The 20th anniversary is a fitting acknowledgement of success for Selcia’s Radiolabelling Division which has seen turnover increase year on year since the company was founded in 2005.
Within the past six months alone, the company has invested to double its capacity to handle a significant upturn in GMP radiolabelling projects following MHRA GMP certification.
Radiosynthesis was first undertaken in Ongar by Rhone-Poulenc in 1992 to support its agricultural R+D programmes.
Initially operating with one radiochemist, the team had grown to five by the time of the Rhone-Poulenc - Hoechst merger in 1999 and the subsequent creation of Aventis Crop Science R+D at the Ongar site.
In 2001 Aventis sold the Ongar facility which ultimately led to the emergence of Selcia through an MBO led by Dr. Hans Fliri in 2005.
At the time of the MBO, the unit had 14 radiochemists. Today, that figure stands at 22 and if present forecasts are met, the Radiolabelling Division is expected to grow by a third within the next five years.
Business growth has arisen, in part, from a successful programme of market diversification.
Selcia has built a strong global presence in pharmaceuticals and biotech, whilst maintaining a significant presence in crop protection.
Its radiolabelling service is now used in a wide range of markets including, animal health, chemicals, flavours and fragrances, cosmetics and nutrition.
Over the past ten years, the company has built a particular reputation for the total synthesis of structurally complex, natural products.

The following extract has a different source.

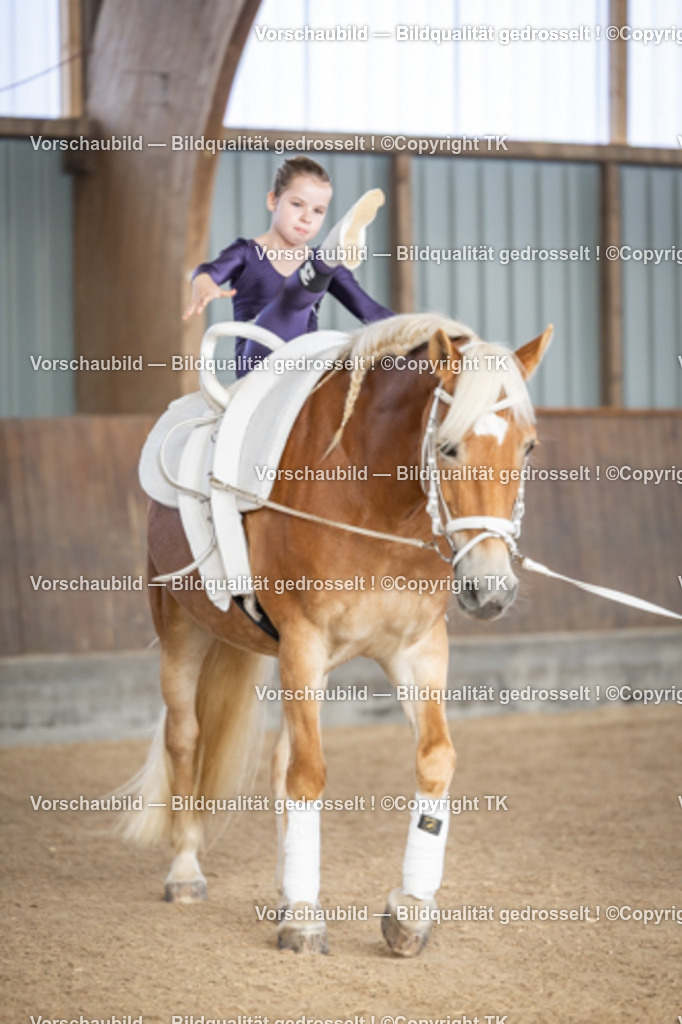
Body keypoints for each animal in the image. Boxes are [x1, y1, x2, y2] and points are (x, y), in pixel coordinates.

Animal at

Typically, the division undertakes in the region 100 - 150 individual projects each year. Its customer base continues to grow by about 10 per cent annually, with much of this expansion attributed to overseas markets, including Japan.
While new markets and geographies have helped drive Selcia’s success in radiolabelling, a tighter regulatory environment and structural changes in the pharmaceutical industry, have contributed too, as Dave Roberts, Business Development Director, Radiochemistry, explains: “Regulators are increasingly looking for more data as part of the new product approval process and there is a greater focus on fate studies. Radiolabelled compounds provide the only universal standard for quantification - the radiolabelling sector will continue to grow and prosper as regulators demand more.”
“Meantime, whereas ten years ago big pharma mostly had their own in-house isotope units, many of these have closed down. This has coincided with a greater confidence on their part using the services of external contractors, particularly if GMP certification can be demonstrated.”